Extract to read
Let \(t=\ln(1+\delta)\ge0\), we have:

\[ \Pr[X\gt(1+\delta)\mu]\lt(\frac{e^\delta}{(1+\delta)^{1+\delta}})^\mu\\ \]

\[ \Rightarrow\ln[(\frac{e^\delta}{(1+\delta)^{1+\delta}})^\mu]=\mu(\delta-(1+\delta)\ln(1+\delta))\\ \]

\[ \because\forall x\ge0,\ln(1+x)\ge\frac{x}{1+\frac{x}{2}}\\ \]

\[ \therefore\mu(\delta-(1+\delta)\ln(1+\delta))\le-\frac{\delta^2}{2+\delta}\mu\\ \]

\[ \lt-\frac{\mu\delta^2}{3}(\because0\lt\delta\lt1)\\ \]

\[ \Pr[X\gt(1+\delta)\mu]\lt e^{-\frac{\delta^2\mu}{3}}(0\lt\delta\lt1) \]

Analogously, we have

\[ \forall t\gt0:\Pr(x\lt a)=\Pr(e^{-tX}\gt e^{-ta})\lt\frac{\mathbb E[e^{-tX}]}{e^{-ta}}\\ \]

\[ \Rightarrow\cdots\Rightarrow\cdots\\ \]

\[ \Rightarrow\Pr[X\lt(1-\delta)\mu]\lt(\frac{e^{e^{-t}-1}}{e^{-t(1-\delta)}})^\mu(**)\\ \]

Let \(t=-\ln(1-\delta)\gt0\),

\[ (**)=(\frac{e^{-\delta}}{(1-\delta)^{1-\delta}})^\mu(*)\\ \]

\[ \because \forall0\lt\delta\lt1,(1-\delta)\ln(1-\delta)\gt-\delta+\frac{\delta^2}{2}\\ \]

\[ \therefore(*)\le(\frac{e^{-\delta}}{e^{-\delta+\frac{\delta^2}{2}}})^\mu=e^{-\frac{\delta^2\mu}{2}}\\ \]

\[ \Rightarrow\Pr[X\lt(1-\delta)\mu]\lt e^{-\frac{\delta^2\mu}{2}} \]

Union Bound

Let \(\{E_i\}\) be events, then

\[ \Pr[\bigcup_iE_i]\le\sum_i\Pr[E_i] \]

If we define \(E_i\) as event that \(|List(A[i])|\gt4\frac{\ln n}{\ln\ln n}\), then by Chernoff Bound,

\[ \Pr[E_i]\lt((e/4)\ln\ln n/\ln n)^{4\ln n/\ln\ln n}\lt(\ln\ln n/\ln n)^{4\ln n/\ln\ln n} \]

(\(n\gt3\gt e\) is needed!)

~~CRAZY MATH!!!~~

\[ \because \ln\ln n\le\sqrt{\ln n}\\ \]

\[ \therefore(\frac{\ln\ln n}{\ln n})^{\frac{4\ln n}{\ln\ln n}}\le(\frac{\sqrt{\ln n}}{\ln n})^{\frac{4\ln n}{\ln\ln n}}=(\ln n)^{-\frac{2\ln n}{\ln\ln n}}\\ \]

\[ =(e^{\ln\ln n})^{-2\frac{\ln n}{\ln\ln n}}=e^{-2\frac{\ln n}{\ln\ln n}\cdot\ln\ln n}=n^{-2} \]

By union bound, we have

\[ \Pr[\bigcup_iE_i]\le\sum_in^{-2}=n^{-1} \]

This means with probability \(1-\frac{1}{n}\), there is not even a single list \(List(A[i])\) with size more than \(4\frac{\ln n}{\ln\ln n}\), assuming \((n\ge3)\).

Dataset extract
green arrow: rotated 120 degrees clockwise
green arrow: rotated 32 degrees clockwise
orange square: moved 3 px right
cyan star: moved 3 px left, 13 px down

Given problem
In the notes on the Chernoff and union bounds, how is the event E_i defined? The data stands apart from the notes on the Chernoff and union bounds.

The answer
E_i is the event that |List(A[i])| is greater than 4 ln n / ln ln n.